Rewrite the records below, starting at the line that contains "right shoulder: (229, 138, 19)" and continuing through the end. Offset every number in the keypoint values by adding 29, and leave the pictures out.

→ **DATA TO PROCESS**
↓↓↓

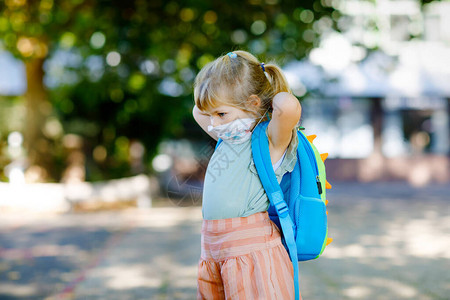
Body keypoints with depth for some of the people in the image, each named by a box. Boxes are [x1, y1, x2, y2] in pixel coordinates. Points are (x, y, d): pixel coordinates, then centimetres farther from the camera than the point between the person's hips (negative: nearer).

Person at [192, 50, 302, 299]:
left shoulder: (270, 141, -6)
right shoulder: (229, 138, 19)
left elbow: (289, 107, -28)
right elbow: (199, 111, 37)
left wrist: (279, 98, -7)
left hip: (252, 249, -8)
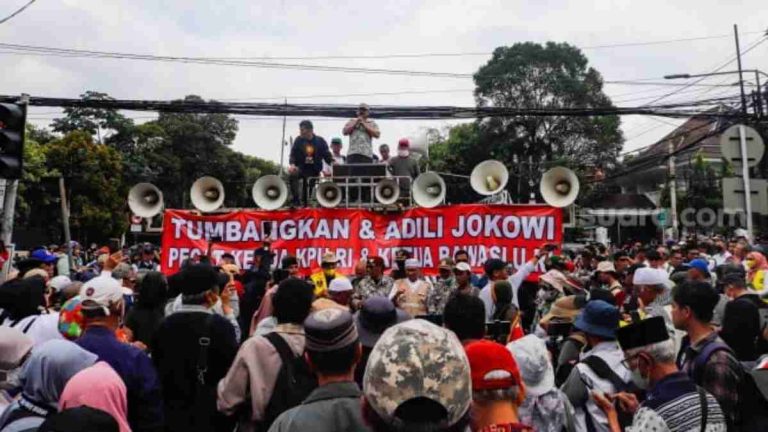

↑↑↑

→ **TASK RESPONSE**
right shoulder: (258, 167, 48)
left elbow: (318, 136, 1)
right elbow: (228, 140, 66)
left wrist: (308, 127, 22)
left hip: (281, 278, 21)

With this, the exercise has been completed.